----- Records supplied -----

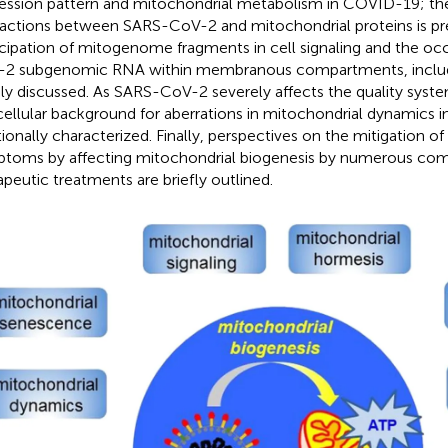
ession pattern and mitochondrial metabolism in COVID-19; th
ractions between SARS-CoV-2 and mitochondrial proteins is pr
icipation of mitogenome fragments in cell signaling and the o
2 subgenomic RNA within membranous compartments, includi
ly discussed. As SARS-CoV-2 severely affects the quality syst
cellular background for aberrations in mitochondrial dynamics 
tionally characterized. Finally, perspectives on the mitigation 
toms by affecting mitochondrial biogenesis by numerous co
apeutic treatments are briefly outlined.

-----

### Task requirements
Could every entry be restated word for word, pictures excluded?

### Reply to the exercise
ession pattern and mitochondrial metabolism in COVID-19; th
ractions between SARS-CoV-2 and mitochondrial proteins is pr
icipation of mitogenome fragments in cell signaling and the o
2 subgenomic RNA within membranous compartments, includi
ly discussed. As SARS-CoV-2 severely affects the quality syst
cellular background for aberrations in mitochondrial dynamics 
tionally characterized. Finally, perspectives on the mitigation 
toms by affecting mitochondrial biogenesis by numerous co
apeutic treatments are briefly outlined.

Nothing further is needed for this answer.